*** Opening of Records supplied ***

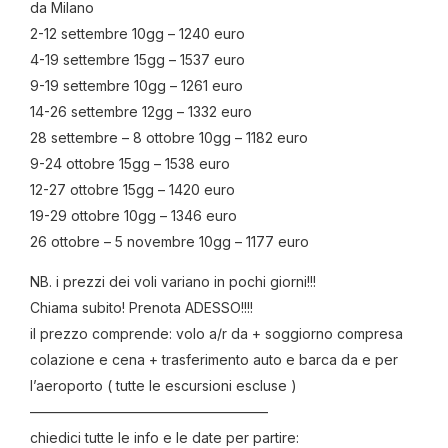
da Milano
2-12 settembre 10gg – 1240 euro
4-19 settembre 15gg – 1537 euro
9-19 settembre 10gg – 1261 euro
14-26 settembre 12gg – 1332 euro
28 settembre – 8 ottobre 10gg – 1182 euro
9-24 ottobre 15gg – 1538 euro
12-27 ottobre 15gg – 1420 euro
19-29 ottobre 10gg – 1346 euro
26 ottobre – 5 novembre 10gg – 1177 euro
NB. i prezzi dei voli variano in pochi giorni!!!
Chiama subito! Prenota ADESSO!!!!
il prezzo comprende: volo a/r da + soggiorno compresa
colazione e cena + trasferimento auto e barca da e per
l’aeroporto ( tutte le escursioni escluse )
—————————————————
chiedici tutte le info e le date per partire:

*** Close of Records supplied ***

Only a number is wanted here: the count of lines in the data that include the word "settembre".

## Written answer
5